BEGIN SOURCE DATA

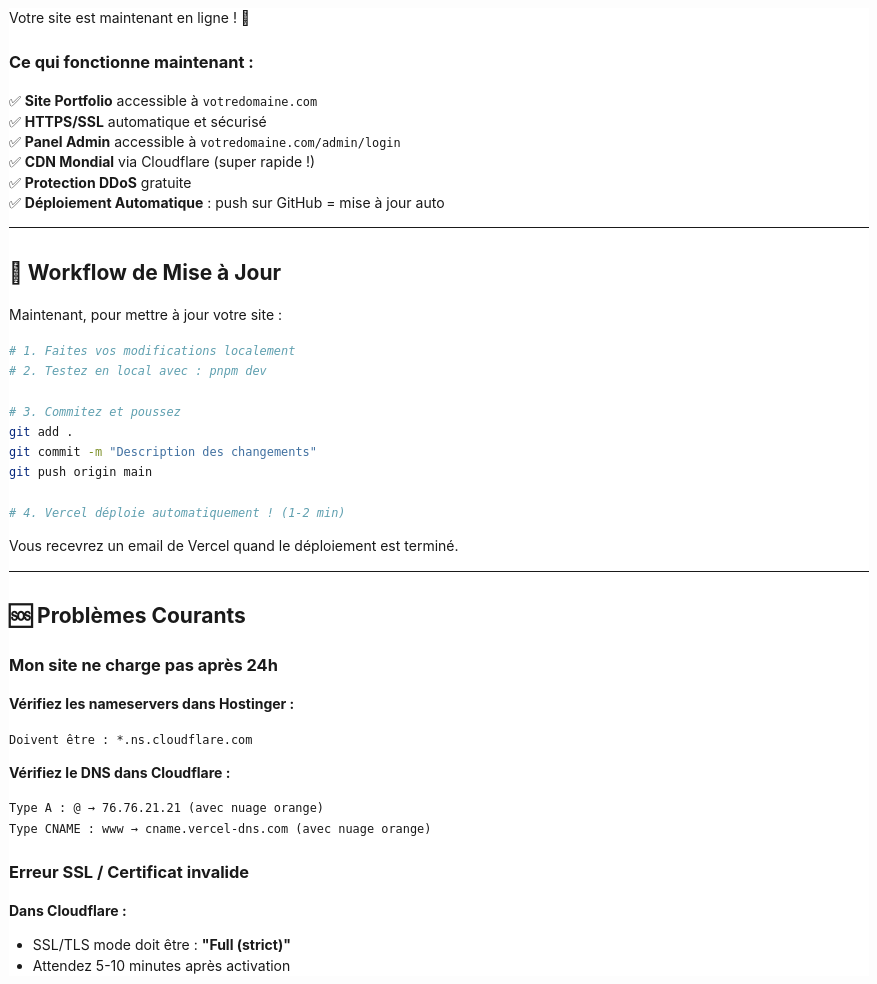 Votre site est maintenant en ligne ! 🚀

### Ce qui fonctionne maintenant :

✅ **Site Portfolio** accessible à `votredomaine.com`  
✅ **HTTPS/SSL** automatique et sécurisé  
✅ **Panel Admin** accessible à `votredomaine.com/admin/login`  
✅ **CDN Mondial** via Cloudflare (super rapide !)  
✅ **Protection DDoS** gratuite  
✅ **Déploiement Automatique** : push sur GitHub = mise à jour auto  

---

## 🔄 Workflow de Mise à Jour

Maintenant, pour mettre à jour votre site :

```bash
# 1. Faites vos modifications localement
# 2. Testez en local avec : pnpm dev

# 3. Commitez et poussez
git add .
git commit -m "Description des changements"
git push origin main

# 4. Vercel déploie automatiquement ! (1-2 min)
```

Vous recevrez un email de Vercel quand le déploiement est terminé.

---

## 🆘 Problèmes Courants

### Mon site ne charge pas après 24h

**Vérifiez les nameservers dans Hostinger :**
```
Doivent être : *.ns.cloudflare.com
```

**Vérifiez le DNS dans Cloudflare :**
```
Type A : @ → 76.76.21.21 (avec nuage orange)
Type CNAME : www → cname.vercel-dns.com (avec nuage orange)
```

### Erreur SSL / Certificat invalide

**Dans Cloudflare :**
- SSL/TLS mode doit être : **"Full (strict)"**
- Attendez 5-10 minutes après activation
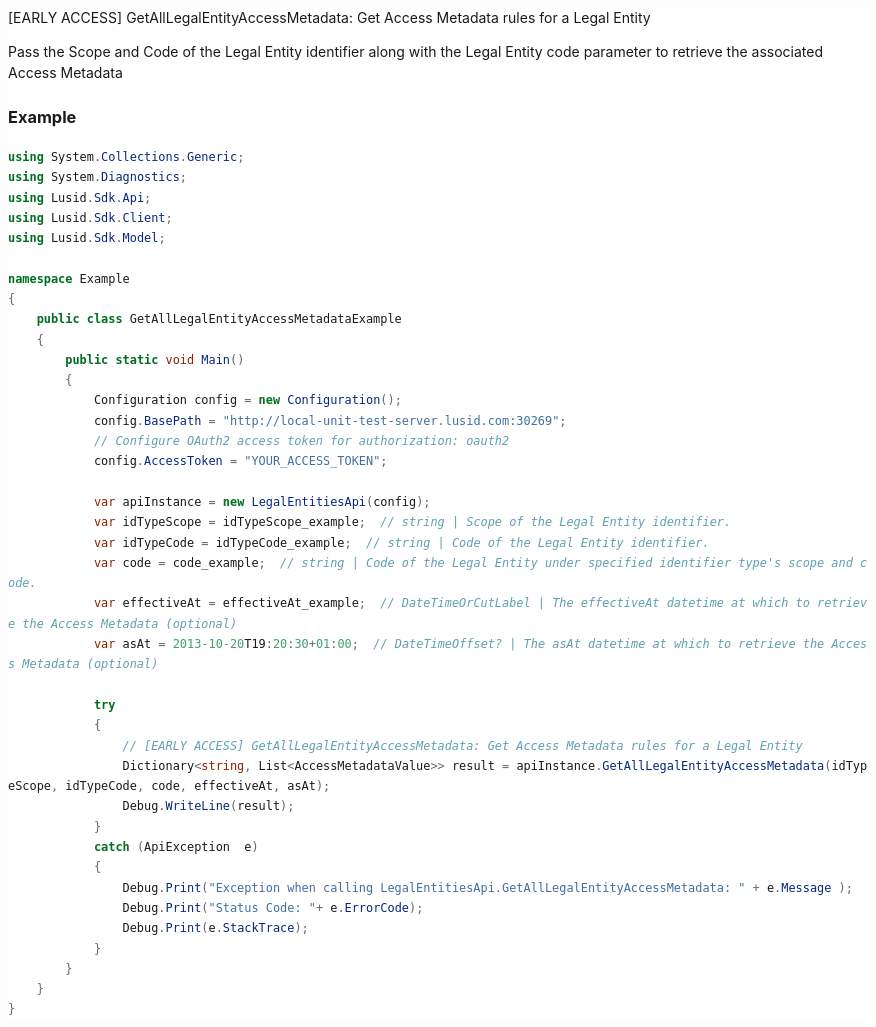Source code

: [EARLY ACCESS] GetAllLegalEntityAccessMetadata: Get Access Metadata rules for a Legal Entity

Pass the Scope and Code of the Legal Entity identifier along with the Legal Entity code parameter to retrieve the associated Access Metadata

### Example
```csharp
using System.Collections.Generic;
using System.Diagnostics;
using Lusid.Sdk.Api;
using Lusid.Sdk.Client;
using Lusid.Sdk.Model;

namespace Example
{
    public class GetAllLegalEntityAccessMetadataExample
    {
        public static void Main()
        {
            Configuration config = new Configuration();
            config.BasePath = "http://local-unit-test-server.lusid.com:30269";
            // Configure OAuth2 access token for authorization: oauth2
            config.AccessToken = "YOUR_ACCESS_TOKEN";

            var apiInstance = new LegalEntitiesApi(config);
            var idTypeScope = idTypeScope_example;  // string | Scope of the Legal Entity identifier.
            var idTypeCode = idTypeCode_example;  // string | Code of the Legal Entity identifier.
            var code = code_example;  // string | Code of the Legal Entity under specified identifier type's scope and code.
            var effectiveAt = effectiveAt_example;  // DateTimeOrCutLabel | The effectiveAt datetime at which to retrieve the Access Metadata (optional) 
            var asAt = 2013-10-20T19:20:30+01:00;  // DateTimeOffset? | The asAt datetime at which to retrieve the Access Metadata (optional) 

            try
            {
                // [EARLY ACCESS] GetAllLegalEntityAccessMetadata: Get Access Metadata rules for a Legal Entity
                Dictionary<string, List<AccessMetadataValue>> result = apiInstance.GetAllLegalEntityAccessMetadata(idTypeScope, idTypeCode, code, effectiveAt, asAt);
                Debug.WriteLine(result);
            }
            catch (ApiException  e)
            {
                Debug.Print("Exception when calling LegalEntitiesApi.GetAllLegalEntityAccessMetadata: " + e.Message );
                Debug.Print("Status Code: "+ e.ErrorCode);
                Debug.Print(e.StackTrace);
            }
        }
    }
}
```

END SOURCE DATA

**INSTRUCTIONS FOR THE TASK:** Restate exactly, please, only the lines between the start of the data and the line containing "## 🔄 Workflow de Mise à Jour", both ends included, skipping the pictures.

**OUTPUT BELOW:**
 Votre site est maintenant en ligne ! 🚀

### Ce qui fonctionne maintenant :

✅ **Site Portfolio** accessible à `votredomaine.com`  
✅ **HTTPS/SSL** automatique et sécurisé  
✅ **Panel Admin** accessible à `votredomaine.com/admin/login`  
✅ **CDN Mondial** via Cloudflare (super rapide !)  
✅ **Protection DDoS** gratuite  
✅ **Déploiement Automatique** : push sur GitHub = mise à jour auto  

---

## 🔄 Workflow de Mise à Jour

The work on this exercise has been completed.